Kisah Tan Malaka Menyamar Saat Proklamasi
Rabu, 2 Maret 2016 - 06:07 WIB
Sumber :
- Dody Handoko
VIVA.co.id - Tan Malaka bernama asli Ibrahim. Sebagai putra bangsawan Minangkabau, ia bergelar Datoek Tan Malaka. Gelar itu diberikan tahun 1913 dalam suatu upacara adat yang khidmat.
Ia lahir (kemungkinan) tahun 1894 di desa kecil bernama Pandan Gadang, tak jauh dari Suliki, Sumatera Barat. Tata kemasyarakatan di tempat kelahirannya akan mewarnai radikalitas gerakan yang ia lakukan di kemudian hari.
Tan Malaka merupakan tokoh pejuang Indonesia yang pertama kali mempublikasikan gagasan Indonesia Merdeka, jauh sebelum gagasan yang sama disuarakan Hatta dan Sukarno.
Berbeda dengan Sukarno, berbeda dengan Hatta, berbeda dengan Soedirman, Tan Malaka memilih jalan sendiri. Aliran kiri yang dianut serta kiprahnya dalam pusaran komunis dunia, membuat nama Tan Malaka tidak lebih kecil dari nama Sukarno. Ia bukan saja diburu intel pemerintah Hindia Belanda, tetapi juga diburu intel-intel negara-negara di belahan dunia lain.

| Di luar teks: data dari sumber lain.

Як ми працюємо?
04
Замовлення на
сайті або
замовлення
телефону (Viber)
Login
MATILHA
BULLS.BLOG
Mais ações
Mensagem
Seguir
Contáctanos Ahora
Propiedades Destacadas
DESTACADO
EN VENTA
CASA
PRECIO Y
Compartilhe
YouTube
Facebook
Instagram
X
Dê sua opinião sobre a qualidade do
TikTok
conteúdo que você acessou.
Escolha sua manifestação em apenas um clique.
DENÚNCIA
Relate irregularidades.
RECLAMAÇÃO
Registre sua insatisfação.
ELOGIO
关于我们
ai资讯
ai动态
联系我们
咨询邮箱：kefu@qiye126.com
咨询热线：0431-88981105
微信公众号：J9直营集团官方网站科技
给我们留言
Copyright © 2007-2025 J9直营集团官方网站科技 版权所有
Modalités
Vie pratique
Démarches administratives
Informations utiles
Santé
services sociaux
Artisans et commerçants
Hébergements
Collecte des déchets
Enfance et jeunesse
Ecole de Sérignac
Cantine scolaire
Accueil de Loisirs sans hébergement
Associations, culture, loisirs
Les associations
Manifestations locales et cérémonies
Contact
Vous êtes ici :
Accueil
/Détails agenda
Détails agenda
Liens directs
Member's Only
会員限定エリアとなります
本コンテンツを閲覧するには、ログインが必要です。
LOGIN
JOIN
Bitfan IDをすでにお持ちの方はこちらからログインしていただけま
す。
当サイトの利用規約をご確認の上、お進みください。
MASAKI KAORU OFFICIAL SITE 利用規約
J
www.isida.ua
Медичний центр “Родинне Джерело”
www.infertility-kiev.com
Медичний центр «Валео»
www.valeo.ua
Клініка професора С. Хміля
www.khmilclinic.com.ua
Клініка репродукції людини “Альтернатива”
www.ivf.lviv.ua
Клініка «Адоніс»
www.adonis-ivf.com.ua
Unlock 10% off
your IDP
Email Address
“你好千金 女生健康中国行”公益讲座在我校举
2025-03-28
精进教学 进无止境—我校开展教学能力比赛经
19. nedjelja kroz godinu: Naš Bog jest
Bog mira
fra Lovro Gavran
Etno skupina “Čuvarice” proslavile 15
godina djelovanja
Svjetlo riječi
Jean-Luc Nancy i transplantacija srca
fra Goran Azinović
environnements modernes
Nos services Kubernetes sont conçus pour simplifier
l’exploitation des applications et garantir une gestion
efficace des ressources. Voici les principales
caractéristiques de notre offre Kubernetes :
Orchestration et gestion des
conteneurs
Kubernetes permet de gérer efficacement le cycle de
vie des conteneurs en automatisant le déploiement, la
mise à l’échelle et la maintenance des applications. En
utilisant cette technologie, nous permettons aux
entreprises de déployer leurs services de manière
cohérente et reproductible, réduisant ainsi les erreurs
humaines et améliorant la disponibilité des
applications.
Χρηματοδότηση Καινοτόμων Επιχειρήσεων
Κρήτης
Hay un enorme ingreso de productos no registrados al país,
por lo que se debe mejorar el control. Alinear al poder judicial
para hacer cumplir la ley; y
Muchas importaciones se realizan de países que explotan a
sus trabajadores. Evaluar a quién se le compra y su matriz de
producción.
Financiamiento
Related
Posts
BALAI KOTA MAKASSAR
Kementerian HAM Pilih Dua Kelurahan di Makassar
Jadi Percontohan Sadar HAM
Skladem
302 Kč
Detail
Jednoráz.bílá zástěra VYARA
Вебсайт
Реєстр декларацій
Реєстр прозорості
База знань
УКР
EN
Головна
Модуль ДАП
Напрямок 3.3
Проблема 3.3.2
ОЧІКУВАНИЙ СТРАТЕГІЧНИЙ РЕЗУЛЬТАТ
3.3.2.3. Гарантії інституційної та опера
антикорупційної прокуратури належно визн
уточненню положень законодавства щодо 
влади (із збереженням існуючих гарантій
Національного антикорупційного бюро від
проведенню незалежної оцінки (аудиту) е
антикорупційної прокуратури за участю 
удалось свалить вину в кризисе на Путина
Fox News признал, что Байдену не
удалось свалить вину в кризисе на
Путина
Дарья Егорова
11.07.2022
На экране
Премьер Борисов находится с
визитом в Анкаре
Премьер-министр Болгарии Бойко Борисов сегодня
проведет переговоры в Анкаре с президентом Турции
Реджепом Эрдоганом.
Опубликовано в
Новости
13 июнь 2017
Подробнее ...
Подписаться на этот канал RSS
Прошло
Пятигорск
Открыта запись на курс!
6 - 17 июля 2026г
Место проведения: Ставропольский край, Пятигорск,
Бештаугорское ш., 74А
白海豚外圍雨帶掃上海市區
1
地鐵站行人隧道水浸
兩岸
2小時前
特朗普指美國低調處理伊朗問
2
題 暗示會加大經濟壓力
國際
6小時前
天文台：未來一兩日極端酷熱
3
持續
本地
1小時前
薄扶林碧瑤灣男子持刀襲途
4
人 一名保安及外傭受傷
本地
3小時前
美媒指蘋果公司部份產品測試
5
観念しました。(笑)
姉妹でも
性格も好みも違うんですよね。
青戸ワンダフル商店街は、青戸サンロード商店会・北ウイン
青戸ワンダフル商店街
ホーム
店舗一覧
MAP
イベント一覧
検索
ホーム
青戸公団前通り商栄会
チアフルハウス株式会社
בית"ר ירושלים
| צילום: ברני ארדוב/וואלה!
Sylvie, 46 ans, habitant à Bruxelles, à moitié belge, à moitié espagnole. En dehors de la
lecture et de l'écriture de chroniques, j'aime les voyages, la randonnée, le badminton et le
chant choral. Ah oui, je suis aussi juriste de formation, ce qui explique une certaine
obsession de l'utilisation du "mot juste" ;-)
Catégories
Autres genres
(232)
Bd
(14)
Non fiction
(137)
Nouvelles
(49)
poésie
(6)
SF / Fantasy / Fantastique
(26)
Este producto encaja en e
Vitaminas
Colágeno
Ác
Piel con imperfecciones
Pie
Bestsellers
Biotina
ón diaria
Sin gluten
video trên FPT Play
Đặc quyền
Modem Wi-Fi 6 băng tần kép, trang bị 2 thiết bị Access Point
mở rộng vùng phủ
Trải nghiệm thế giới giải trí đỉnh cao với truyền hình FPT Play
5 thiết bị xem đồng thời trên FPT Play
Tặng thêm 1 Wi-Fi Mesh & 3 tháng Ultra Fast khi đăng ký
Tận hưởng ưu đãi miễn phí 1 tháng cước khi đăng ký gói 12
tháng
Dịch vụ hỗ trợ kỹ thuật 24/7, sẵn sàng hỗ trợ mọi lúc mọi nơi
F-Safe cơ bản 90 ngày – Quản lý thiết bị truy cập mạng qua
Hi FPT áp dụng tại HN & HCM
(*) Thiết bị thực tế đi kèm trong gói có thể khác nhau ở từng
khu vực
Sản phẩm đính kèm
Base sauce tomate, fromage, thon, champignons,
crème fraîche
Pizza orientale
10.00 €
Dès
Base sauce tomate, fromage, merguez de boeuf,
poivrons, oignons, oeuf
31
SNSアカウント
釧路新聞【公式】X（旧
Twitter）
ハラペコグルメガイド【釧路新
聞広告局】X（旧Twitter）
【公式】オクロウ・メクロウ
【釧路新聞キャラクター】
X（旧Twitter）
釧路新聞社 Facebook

Karena itu, Tan Malaka sering menyamar menjadi orang lain, termasuk saat hari-hari penting sedang berlangsung di Jakarta, menjelang proklamasi kemerdekaan pada 17 Agustus 1945. Banyak orang yang menanyakan di mana Tan Malaka saat Sukarno membacakan teks proklamasi di Jalan Pegangsaan Timur.
Baca Juga :
Dalam buku Total Bung Karno karya Roso Daras diceritakan ternyata Tan Malaka ada di sekitar Jakarta. Ia datang dari Banten, bukan sebagai Tan Malaka, melainkan sebagai pemuda Banten bernama Hussein. Lengkapnya Iljas Hussein. Ia bahkan sempat menemui sejumlah tokoh pergerakan dari kalangan pemuda, antara lain Soekarni.
Bahkan Soekarni yang tidak tahu sedang berbicara dengan Tan Malaka, sempat menyuruh Hussein pulang ke Banten dan menghimpun para pemuda guna menyambut proklamasi kemerdekaan pada 17 Agustus.
Selain Soekarni, Tan Malaka yang menyamar sebagai Hussein itu juga menemui Chaerul Saleh. Chaerul dan Soekarni paham benar dengan semua gagasan dan pemikiran Hussein. Mereka menyadari bahwa Hussein sedang mengemukakan ide-ide Tan Malaka. Tapi sungguh keduanya tidak menduga bahwa Hussein itulah Tan Malaka.
Dalam biografinya, Tan Malaka juga sempat menyinggung peristiwa pembacaan teks proklamasi. Ia menuliskan begini, “Rupanya, sejarah Proklamasi 17 Agustus tiada mengizinkan saya campur tangan, hanya mengizinkan campur jiwa saja. Ini sangat saya sesalkan! Tetapi sejarah tiada memedulikan penyesalan seseorang manusia atau pun segolongan manusia.”